Wideband RF Radiance Field Modeling Using Frequency-embedded 3D Gaussian Splatting
Zechen Li, Lanqing Yang, Yiheng Bian, Hao Pan, Yongjian Fu, Yezhou Wang, Zhuxi Chen, Yi-Chao Chen, Guangtao Xue
TL;DR
This work tackles the problem of wideband RF radiance-field modeling in indoor environments by introducing a frequency-embedded 3D Gaussian Splatting framework. The method combines a frequency-aware EM feature network with a differentiable 3DGS PAS renderer to predict the Power Angular Spectrum across arbitrary TX positions and frequencies within a given scene, using limited multi-frequency data. Through a large-scale simulated PAS dataset spanning $1$ to $94$ GHz, the approach achieves a $6.8\%$ improvement in PAS reconstruction SSIM over single-frequency state-of-the-art methods and demonstrates robust cross-frequency generalization and zero-/few-shot extrapolation to unseen frequencies. The results suggest that embedding frequency information directly into the Gaussian attributes enables accurate wideband RF propagation modeling, with practical implications for heterogeneous RF systems, spectrum sensing, and RF localization.
Abstract
Indoor environments typically contain diverse RF signals distributed across multiple frequency bands, including NB-IoT, Wi-Fi, and millimeter-wave.
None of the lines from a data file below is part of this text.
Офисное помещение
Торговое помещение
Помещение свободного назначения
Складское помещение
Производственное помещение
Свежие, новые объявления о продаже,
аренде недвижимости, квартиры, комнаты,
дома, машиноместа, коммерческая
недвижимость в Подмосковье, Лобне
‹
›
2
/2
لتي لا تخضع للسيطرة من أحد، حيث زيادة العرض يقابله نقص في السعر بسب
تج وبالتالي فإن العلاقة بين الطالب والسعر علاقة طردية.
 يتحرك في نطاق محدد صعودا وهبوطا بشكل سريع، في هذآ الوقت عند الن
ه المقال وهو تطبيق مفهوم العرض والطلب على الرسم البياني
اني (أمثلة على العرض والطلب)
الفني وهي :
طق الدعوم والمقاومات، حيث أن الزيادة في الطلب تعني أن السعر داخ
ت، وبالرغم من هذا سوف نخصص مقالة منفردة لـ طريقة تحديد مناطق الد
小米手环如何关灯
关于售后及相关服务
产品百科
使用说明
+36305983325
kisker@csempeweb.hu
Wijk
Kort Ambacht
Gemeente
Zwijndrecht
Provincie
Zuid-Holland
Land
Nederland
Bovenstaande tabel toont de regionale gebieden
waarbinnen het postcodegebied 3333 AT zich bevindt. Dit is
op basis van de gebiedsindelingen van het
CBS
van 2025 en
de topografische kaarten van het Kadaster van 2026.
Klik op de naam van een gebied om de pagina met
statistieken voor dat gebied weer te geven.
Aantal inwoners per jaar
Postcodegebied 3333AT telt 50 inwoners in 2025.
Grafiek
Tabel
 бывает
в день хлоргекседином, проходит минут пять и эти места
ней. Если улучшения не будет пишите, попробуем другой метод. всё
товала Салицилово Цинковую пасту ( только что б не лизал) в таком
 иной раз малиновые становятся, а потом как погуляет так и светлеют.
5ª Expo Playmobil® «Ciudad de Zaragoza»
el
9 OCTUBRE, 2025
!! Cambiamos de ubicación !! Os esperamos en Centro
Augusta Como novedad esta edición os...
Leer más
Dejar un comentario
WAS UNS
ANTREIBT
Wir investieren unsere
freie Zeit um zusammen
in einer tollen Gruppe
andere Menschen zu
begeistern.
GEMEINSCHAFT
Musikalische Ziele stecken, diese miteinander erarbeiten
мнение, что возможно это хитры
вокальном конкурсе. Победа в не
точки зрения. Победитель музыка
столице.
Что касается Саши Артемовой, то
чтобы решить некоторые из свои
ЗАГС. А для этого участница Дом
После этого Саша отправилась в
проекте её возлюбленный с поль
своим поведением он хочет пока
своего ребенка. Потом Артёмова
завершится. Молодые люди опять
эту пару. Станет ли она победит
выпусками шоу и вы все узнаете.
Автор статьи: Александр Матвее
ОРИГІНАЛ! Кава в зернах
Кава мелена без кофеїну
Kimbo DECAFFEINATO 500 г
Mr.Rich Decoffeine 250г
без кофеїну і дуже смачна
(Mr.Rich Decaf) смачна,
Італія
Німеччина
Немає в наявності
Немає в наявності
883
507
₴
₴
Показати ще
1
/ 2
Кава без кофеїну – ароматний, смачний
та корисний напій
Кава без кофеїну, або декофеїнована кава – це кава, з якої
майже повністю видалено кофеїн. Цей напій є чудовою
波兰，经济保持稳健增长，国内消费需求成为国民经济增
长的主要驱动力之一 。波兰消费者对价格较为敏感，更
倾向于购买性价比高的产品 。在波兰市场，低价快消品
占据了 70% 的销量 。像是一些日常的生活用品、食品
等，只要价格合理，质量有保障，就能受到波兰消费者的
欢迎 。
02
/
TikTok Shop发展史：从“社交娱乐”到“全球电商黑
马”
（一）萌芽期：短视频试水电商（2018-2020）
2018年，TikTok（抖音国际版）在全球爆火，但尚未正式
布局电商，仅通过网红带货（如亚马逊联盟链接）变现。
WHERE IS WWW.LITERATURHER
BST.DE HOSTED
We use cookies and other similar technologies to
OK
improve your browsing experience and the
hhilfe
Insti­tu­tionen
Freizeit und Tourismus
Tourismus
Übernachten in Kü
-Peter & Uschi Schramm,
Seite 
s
Consequently, wideband RF modeling is essential for practical applications such as joint deployment of heterogeneous RF systems, cross-band communication, and distributed RF sensing. Although 3D Gaussian Splatting (3DGS) techniques effectively reconstruct RF radiance fields at a single frequency, they cannot model fields at arbitrary or unknown frequencies across a wide range. In this paper, we present a novel 3DGS algorithm for unified wideband RF radiance field modeling. RF wave propagation depends on signal frequency and the 3D spatial environment, including geometry and material electromagnetic (EM) properties. To address these factors, we introduce a frequency-embedded EM feature network that utilizes 3D Gaussian spheres at each spatial location to learn the relationship between frequency and transmission characteristics, such as attenuation and radiance intensity. With a dataset containing sparse frequency samples in a specific 3D environment, our model can efficiently reconstruct RF radiance fields at arbitrary and unseen frequencies. To assess our approach, we introduce a large-scale power angular spectrum (PAS) dataset with 50,000 samples spanning 1 to 94 GHz across six indoor environments. Experimental results show that the proposed model trained on multiple frequencies achieves a Structural Similarity Index Measure (SSIM) of 0.922 for PAS reconstruction, surpassing state-of-the-art single-frequency 3DGS models with SSIM of 0.863.